普段質素な生活をしているため、ここぞとばかりにスーパーであれこれ買うのはかなり楽しい。
国民に愛されているRitterSportチョコレートや種類豊富なハーブティー、Bio(オーガニック)製品をちょこちょこ買っては箱に詰めていく。
先日スーパーでトマトソースの棚を眺めていたら、すぐ隣にイチジクソースの小瓶を見つけた。
キラキラ輝くイチジクのソース、ユルめのジャムのようでとても美味しそうに見える。
ドイツ語でFEIGENSENF SAUCE (ファイゲンゼンフ ザウセ)。ドイツ語はあいまいだが英語と似ているところもあり、イチジクソースは英語でFig sauce(フィグ ソース)でなのでこれは間違いなくイチジクソースだろう。
この冬イチジクに大ハマりしていた私は何の疑いもなく自分用と送る用に2つカゴに入れた。
家に帰り待ちきれずに一舐めしようと蓋を開ける。
ぷるぷるキラキラ輝くソース、美味しさを想像して自然と笑みがこぼれる。
と同時に嫌な予感が胸を走る。まさかそんなはずはない。小指をソースに突っ込み口に運んでみた。
コスモ。
舌というより鼻を刺激する強いマスタードの風味と、甘く煮詰まったイチジクのジャムのハーモニーが不穏な音を立てて脳内に混乱を招く。
久しぶりの味覚から来る脳アハ体験。今回はノーガードすぎて脳がギブアップしたため何も考えずに鼻をつまんで飲み込む。
調べてみるとFEIGENSENF SAUCE(ファイゲンゼンフ ザウセ)の意味はFEIGENSENF=イチジクではなく、FEIGEN=イチジク SENF=マスタードで、元からデカデカと「イチジクマスタードソース」とパッケージに主張されていた。
誰がSENF=マスタードだと予想できたであろうか。ただの勉強不足か。
思い返してみれば、トマトソースやケチャップコーナーの隣にあったのも納得。
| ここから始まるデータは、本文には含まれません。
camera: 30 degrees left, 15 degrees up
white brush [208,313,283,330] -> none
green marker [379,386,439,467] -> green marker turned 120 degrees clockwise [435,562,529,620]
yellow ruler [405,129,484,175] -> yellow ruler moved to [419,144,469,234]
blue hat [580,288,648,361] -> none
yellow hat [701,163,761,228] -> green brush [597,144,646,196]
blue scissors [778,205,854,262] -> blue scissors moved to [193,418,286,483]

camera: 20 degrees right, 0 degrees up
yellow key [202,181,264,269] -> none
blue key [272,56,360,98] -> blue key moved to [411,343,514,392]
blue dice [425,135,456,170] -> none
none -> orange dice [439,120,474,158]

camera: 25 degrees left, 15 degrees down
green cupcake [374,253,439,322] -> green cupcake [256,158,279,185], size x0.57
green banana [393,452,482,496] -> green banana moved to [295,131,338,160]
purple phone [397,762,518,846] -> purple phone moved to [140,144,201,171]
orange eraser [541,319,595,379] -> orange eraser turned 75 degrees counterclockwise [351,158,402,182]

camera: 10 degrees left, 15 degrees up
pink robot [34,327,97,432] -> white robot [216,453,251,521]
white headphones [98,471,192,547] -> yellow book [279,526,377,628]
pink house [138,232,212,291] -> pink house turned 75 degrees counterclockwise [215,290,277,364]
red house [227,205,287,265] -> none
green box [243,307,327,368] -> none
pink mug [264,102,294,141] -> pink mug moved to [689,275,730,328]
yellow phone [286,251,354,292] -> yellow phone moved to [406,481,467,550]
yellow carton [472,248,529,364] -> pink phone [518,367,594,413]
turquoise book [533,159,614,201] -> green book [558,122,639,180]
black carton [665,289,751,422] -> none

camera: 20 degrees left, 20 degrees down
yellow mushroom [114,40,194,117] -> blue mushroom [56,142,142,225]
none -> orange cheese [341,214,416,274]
基本的に肉と一緒に食べるレシピが多いらしい。
後日ひき肉でそぼろ丼を作りソースを乗っけてみたが、マスタードの辛味とあと引くジャムの甘味が完全に大暴れしていたので友人に使い方を聞いてみることにする。
取り扱いが極めて難しいため、日本に送るのは断念し手元には2個のイチジクマスタードソースが残った。